CPR 3.16 creates a new hearing, a costs management conference. This is merely a hearing the sole purpose of which is costs management. CPR 3.17 provides that the court will have regard to the budgets when making case management orders.
CPR 3.18 states that when the court assesses costs the court will have regard to the receiving party's last approved or agreed budget and not depart from such budget unless satisfied that there is good reason to do so.
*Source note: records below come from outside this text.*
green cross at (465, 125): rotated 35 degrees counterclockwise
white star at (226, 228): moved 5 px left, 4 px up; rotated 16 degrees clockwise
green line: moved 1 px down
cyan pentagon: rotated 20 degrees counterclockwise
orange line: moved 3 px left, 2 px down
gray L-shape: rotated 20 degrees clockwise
The expression "good reason" was dealt with by the Court of
Appeal in Henry v News Group Newspapers  EWHC Civ
Costs management, including the not departing from the approved budget unless satisfied that there is a good reason provision, formed part of a Defamation Proceedings pilot scheme. The claimant was a senior social worker involved in the "Baby P" case who sued the
Sun's publisher for defamation. The case was compromised in the claimant's favour for an undisclosed but substantial sum and an apology. The claimant's budget had been £381,305 which was approved. However, the claimant claimed costs of £650,137.
The judge at first instance found that the costs incurred were reasonable and proportionate. However, the judge held that the failure of the claimant to tell the defendant that they were exceeding their budget prevented the parties from being on an equal footing.
The claimant appealed. Lord Justice Moore-Bick, giving the
judgment of the court, held that the equal footing provision "is
concerned with the unfair exploitation of superior resources rather
than with the provision of information about how expenditure is
A budget is not a cap and in all the circumstances of that case the Court of Appeal held that the claimant could depart from her budget. The first reason given was that if not then she would not be able to recover her costs of the action. They observed that "a refusal to depart from the budget simply because the appellant had not complied with the practice direction would achieve nothing beyond penalising her".
In a new Section 3 to the PD to Part 44, it is further provided that in cases where the court has not made a CMO and where there is a difference of 20% or more between the costs claimed and the costs in the budget and the paying party reasonably relied on the budget then the court may restrict the recoverable costs to such sum as is reasonable for the paying part to pay in light of that reliance notwithstanding that such sum is less than the amount of costs reasonably and proportionately incurred by the receiving party. It is suggested that reasonable reliance will likely be a low hurdle.
In light of the foregoing, there may be, as anticipated by Lord Woolf, an incentive for both parties to agree generous budgets. Robustness as to challenging budgets may betray lack of confidence as to success. However, in cases to which Qualified One-Way Costs Shifting applies, the defendant's stance may be particularly robust. Claimants would be well-advised to keep their budgets up-to-date and the court informed. As noted, it may be that applications to revise budgets can be tacked on to other hearings.
Costs budgeting shifts disputes about costs forwards within litigation. It is unclear why this would reduce costs overall since a party may have greater opportunity to argue that certain procedural or evidential steps are justifiable as the issues arise.